Bazen gökyüzüne baktığınızda binlerce yıldız görürsünüz. Hepsinin bizim yıldızımız gibi “güneşler” olduğunu düşünerek baktığınızdaysa farklı düşünceler ister istemez aklınıza düşer. Bunlardan en önemlisi, oralarda bizden başka canlılar olup olmadığıdır. Bu muazzam büyüklükteki evrende sadece Dünya’da yaşamın var olduğunu düşünmek çılgınlık olurdu herhalde. Her ne kadar ilkel olursa olsun, yeter ki Dünya’nın evrende tek başına olmadığını gösterecek hayat olsun. Arama çalışmaları ve araştırmalar henüz sonuç vermediyse de, bazı bilim insanlarının ihtimal analizlerine göre, er ya da geç bir yaşam formunun izi bulunacaktır. Bu haklı bir düşüncedir.

Çünkü sadece bizim galaksimizde bile, Dünya’ya benzeyen gezegen sayısının 600 milyon kadar olduğu tahmin edilmektedir. Bu makalemde, Dünya dışı olası yaşam formlarından ve Amerika’nın 1960’lı yıllardan beri öncülük ettiği SETI@Home adlı geniş çaplı “Dünya Dışı Yaşam Formu Arama” projesine gelen, üzerinde inceleme yapıp, uzun süre kafa yorup çözmeye çalıştıkları sinyallerden bahsedeceğim. Yaşamı aramak için öncelikle içinde bulunduğumuz Güneş Sistemi’nden başlamak istiyorum. Eğer Güneş Sistemi’nde Dünya’dan başka bir gezegende ya da onların çevresinde dolanan uydularında yaşama dair bir ipucu bulabilirsek, kâinatın derinliklerindeki yaşam olasılığını da büyük ölçüde arttırmış oluruz. Çünkü Güneş Sistemi’nde bulacağımız herhangi bir yaşam izi, henüz tanımı tam olarak yapılamayan bu olgunun evrende çok yaygın olarak bulunduğu anlamına gelebilir. Öyleyse Güneş Sistemimizin diğer gezegenlerini bir ziyaret edelim.
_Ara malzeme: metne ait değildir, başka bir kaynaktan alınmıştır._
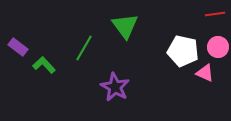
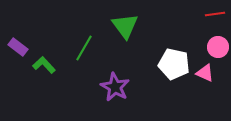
white pentagon: moved 9 px left, 13 px down
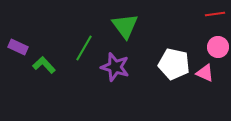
purple rectangle: rotated 12 degrees counterclockwise
purple star: moved 20 px up; rotated 12 degrees counterclockwise
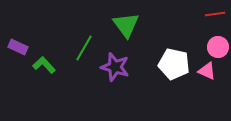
green triangle: moved 1 px right, 1 px up
pink triangle: moved 2 px right, 2 px up
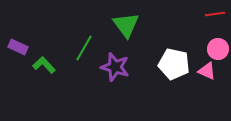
pink circle: moved 2 px down
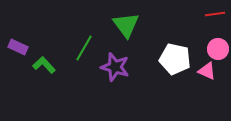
white pentagon: moved 1 px right, 5 px up
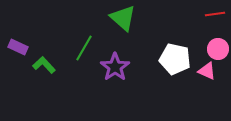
green triangle: moved 3 px left, 7 px up; rotated 12 degrees counterclockwise
purple star: rotated 20 degrees clockwise
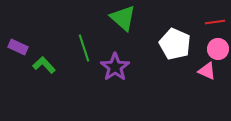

Merkür: Aslına bakarsanız özel ve birçok bakımdan henüz keşfedilememiş bir gezegendir. Çünkü Güneş’e olan yakınlığından dolayı Dünya’dan gözlenmesi oldukça zordur. Yıldızımızın yüzeyinden ortalama uzaklığı “sadece” 58 milyon Km’dir. Güneş’in çok güçlü radyasyonu bu kurak Dünya’yı yaşanılması zor bir yer kılmaktadır. Sadece bu mu? Yavaş dolanım hareketinden dolayı aynı yarım küre uzun zaman Güneş ışınlarına maruz kalır; gündüzleri sıcaklık 430°’nin fazlasına ulaşır, geceleri ise -172°’ye kadar düşer. Gece ile gündüz arasındaki ortalama 500°’lik sıcaklık farkı Güneş Sistemindeki diğer gezegenlerin en yükseğidir. Merkür’ün ekseni etrafında dönmesi çok yavaştır. Yani bir günü bizim 58 günümüze eşittir. Güneş Rüzgarı’nın şiddetli etkisi altında kalan gezegenin kütleçekim gücü de çok zayıf olup, çevresinde ağırlıklı olarak helyumdan oluşan, çok ince bir gaz katmanı vardır. Güneş Rüzgarı’nın en yoğun kısmını oluşturan Alfa parçacıkları (Helyum çekirdekleri) devamlı olarak yakalanıp gezegen üzerine yayılmaktadır.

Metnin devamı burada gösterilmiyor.